§ **PROBLEMS TO WORK ON**
1: According to the Zoltán Pék biography, in what year did Pék join the VMSZ?
2: Write out the stretch of the Zoltán Pék biography from "Zoltán Pék (;" through "the committee's president.", word for word.
3: Render this sentence from the Zoltán Pék biography in French: "He is an authorized accountant and auditor."

Zoltán Pék (; born 1962 December 20) is a politician in Serbia from the country's Hungarian community. He was the mayor of Senta from 2008 to 2010 and served in the National Assembly of Serbia from 2012 to 2022. Pék is a member of the Alliance of Vojvodina Hungarians (Vajdasági Magyar Szövetség, VMSZ).

Early life and career
Pék was born in Senta, Autonomous Province of Vojvodina, in what was then the People's Republic of Serbia in the Federal People's Republic of Yugoslavia. He was raised in the community and later graduated from the Faculty of Economics at the University of Novi Sad in Subotica, focusing on business information systems. He is an authorized accountant and auditor.

Politician

Early years (2004–12)
Pék joined the VMSZ in 2002. He was a civilian member of Senta's budget and finance committee in the 2004–08 term and served as the committee's president.

§ **EXTRACTED INFORMATION**
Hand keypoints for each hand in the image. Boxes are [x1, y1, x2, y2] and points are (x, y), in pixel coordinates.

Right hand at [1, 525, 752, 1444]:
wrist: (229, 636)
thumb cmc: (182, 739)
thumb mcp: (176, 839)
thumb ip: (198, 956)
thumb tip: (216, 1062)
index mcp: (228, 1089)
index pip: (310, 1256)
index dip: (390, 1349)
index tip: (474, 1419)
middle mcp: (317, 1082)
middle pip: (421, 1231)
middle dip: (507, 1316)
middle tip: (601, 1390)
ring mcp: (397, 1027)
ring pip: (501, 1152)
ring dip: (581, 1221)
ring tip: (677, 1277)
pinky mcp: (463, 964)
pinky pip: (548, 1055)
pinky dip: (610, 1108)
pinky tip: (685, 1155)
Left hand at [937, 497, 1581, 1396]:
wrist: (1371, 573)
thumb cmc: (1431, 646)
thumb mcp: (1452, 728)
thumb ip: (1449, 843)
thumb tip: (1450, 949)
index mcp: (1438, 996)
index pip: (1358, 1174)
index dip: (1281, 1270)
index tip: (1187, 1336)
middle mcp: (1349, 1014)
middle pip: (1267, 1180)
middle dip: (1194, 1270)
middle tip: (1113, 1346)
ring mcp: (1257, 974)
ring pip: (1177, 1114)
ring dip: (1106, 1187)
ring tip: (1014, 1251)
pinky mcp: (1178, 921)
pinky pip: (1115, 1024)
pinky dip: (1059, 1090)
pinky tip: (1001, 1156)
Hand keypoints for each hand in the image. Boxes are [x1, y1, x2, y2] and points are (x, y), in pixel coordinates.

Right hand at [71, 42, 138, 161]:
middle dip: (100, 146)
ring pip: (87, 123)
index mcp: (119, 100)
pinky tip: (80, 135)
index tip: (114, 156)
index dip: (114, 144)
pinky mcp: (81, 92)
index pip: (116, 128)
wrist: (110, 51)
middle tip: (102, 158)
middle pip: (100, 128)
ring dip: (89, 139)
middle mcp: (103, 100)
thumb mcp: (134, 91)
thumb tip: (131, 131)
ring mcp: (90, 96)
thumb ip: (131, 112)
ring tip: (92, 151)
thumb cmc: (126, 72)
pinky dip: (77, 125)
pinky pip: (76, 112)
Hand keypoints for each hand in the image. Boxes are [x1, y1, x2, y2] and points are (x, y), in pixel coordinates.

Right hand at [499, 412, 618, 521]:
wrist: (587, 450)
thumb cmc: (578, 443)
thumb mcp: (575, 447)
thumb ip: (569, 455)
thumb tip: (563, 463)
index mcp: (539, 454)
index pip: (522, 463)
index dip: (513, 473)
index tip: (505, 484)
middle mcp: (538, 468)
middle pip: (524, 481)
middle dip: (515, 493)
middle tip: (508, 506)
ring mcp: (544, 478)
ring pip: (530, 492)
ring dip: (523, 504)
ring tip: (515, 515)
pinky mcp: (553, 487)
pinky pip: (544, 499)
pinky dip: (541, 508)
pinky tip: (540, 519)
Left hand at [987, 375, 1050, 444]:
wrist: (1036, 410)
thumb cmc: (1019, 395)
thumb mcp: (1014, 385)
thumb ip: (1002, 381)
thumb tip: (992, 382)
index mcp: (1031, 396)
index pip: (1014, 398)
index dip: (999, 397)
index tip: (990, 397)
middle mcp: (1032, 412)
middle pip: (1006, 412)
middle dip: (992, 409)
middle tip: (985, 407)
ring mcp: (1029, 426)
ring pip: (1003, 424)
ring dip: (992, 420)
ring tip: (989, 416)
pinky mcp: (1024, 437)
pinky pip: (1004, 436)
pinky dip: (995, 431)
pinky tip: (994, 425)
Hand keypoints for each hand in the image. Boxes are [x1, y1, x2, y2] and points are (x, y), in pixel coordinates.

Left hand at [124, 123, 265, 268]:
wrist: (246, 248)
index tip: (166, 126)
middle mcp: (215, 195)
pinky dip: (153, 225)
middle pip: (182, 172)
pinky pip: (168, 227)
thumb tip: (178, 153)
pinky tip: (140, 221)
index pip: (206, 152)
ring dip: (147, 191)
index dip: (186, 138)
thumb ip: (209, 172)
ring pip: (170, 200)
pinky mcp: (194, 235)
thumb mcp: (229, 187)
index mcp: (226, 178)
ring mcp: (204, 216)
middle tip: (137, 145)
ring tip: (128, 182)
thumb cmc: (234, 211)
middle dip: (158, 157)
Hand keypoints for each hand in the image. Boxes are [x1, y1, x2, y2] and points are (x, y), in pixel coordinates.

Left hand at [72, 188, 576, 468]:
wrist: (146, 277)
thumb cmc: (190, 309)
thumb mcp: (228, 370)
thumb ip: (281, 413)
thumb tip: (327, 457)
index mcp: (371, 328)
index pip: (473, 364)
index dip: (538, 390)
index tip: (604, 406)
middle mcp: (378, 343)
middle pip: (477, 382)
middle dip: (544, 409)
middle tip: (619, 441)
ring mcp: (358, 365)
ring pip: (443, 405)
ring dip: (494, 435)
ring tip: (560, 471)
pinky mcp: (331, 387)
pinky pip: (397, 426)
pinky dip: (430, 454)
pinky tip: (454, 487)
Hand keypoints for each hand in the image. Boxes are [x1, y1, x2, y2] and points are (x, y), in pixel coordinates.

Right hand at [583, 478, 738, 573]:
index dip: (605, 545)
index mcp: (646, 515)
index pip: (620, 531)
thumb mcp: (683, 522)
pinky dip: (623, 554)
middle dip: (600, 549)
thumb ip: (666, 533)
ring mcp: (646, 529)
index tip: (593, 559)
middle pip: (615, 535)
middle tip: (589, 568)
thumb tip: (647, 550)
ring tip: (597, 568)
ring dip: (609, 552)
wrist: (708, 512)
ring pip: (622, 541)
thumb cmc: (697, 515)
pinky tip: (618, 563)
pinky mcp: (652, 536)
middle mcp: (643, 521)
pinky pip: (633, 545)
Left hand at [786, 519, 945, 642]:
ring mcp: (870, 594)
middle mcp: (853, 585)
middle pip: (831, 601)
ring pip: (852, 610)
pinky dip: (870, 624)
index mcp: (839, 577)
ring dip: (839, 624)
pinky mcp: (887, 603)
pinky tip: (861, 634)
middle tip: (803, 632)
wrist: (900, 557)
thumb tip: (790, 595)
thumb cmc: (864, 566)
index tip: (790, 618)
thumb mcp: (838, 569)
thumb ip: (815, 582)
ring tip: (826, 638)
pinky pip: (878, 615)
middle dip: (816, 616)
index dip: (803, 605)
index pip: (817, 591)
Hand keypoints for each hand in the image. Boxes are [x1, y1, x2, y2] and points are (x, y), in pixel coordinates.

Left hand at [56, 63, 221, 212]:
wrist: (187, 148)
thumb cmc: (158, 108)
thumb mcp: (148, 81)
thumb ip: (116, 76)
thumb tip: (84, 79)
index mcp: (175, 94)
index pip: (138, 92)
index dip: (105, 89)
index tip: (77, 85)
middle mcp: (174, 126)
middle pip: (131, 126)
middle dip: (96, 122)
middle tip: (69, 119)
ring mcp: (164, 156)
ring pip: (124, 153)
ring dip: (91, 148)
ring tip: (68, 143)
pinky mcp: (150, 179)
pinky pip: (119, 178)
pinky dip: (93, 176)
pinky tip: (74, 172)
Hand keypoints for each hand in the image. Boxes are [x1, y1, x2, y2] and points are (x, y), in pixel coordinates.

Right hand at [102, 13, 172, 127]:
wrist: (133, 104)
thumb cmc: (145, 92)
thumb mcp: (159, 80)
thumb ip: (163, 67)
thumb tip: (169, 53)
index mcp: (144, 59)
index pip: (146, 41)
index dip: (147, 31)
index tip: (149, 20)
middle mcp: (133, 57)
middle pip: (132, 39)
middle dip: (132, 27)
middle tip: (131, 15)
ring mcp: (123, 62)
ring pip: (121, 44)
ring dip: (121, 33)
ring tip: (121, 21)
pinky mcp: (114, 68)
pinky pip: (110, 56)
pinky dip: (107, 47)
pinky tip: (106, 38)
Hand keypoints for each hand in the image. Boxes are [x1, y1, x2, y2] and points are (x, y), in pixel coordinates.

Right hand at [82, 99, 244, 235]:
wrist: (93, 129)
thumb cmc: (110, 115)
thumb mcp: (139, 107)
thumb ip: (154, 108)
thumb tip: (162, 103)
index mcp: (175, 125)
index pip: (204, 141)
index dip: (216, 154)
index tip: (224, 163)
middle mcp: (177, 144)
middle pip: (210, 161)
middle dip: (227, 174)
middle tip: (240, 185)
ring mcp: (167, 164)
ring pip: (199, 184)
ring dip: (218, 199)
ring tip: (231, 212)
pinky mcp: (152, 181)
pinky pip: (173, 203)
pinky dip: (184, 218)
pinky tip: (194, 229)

§ **SOLUTIONS**
1: 2002

2:
Zoltán Pék (; born 1962 December 20) is a politician in Serbia from the country's Hungarian community. He was the mayor of Senta from 2008 to 2010 and served in the National Assembly of Serbia from 2012 to 2022. Pék is a member of the Alliance of Vojvodina Hungarians (Vajdasági Magyar Szövetség, VMSZ).

Early life and career
Pék was born in Senta, Autonomous Province of Vojvodina, in what was then the People's Republic of Serbia in the Federal People's Republic of Yugoslavia. He was raised in the community and later graduated from the Faculty of Economics at the University of Novi Sad in Subotica, focusing on business information systems. He is an authorized accountant and auditor.

Politician

Early years (2004–12)
Pék joined the VMSZ in 2002. He was a civilian member of Senta's budget and finance committee in the 2004–08 term and served as the committee's president.

3: Il est comptable et auditeur agréé.